2.3 Is er sprake van wetgeving die voor de doelstellingen van artikel 3, leden 2 en 6, van richtlijn 2009/72 als discriminerend, onduidelijk en belemmerend voor eerlijke mededinging moet worden beschouwd, indien in die nationale wetgeving de verplichting is vastgelegd om de financiële compensatie voor ODV-leveranciers op te schorten, terwijl zij de openbaredienstverplichtingen volledig moeten blijven uitvoeren en moeten blijven voldoen aan de aanverwante contractuele verplichtingen ten aanzien van de ondernemingen die elektriciteit aankopen?

3. Is een lidstaat die in zijn nationale recht gronden, regels en een procedure heeft vastgelegd ter beperking van compensatiebetalingen voor ODV-leveranciers verplicht de Europese Commissie hierover te informeren krachtens artikel 3, lid 15, van richtlijn 2009/72, dat de lidstaten verplicht de Europese Commissie elke twee jaar in kennis te stellen van alle wijzigingen van de maatregelen die zijn vastgesteld om aan universeledienstverlenings- en openbaredienstverleningsverplichtingen te voldoen?

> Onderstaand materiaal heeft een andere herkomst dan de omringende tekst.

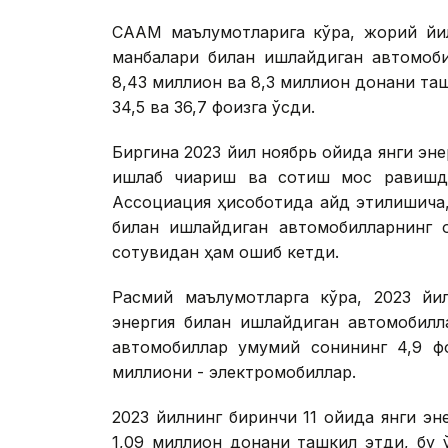
CААМ маълумотларига кўра, жорий йил
манбалари билан ишлайдиган автомоб
8,43 миллион ва 8,3 миллион донани таш
34,5 ва 36,7 фоизга ўсди.
Биргина 2023 йил ноябрь ойида янги эн
ишлаб чиқариш ва сотиш мос равишда
Ассоциация ҳисоботида қайд этилишича,
билан ишлайдиган автомобилларнинг о
сотувидан ҳам ошиб кетди.
Расмий маълумотларга кўра, 2023 йи
энергия билан ишлайдиган автомобилл
автомобиллар умумий сонининг 4,9 фо
миллиони - электромобиллар.
2023 йилнинг биринчи 11 ойида янги э
1,09 миллион донани ташкил этди, бу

4. Is het in strijd met de implementatiedoelstellingen van richtlijn 2009/72 en met de algemene beginselen van EU-recht (rechtszekerheid, gerechtvaardigd vertrouwen, evenredigheid, transparantie en non-discriminatie) indien een lidstaat in zijn nationale recht gronden, regels en een procedure vastlegt ter beperking van compensatiebetalingen voor ODV-leveranciers?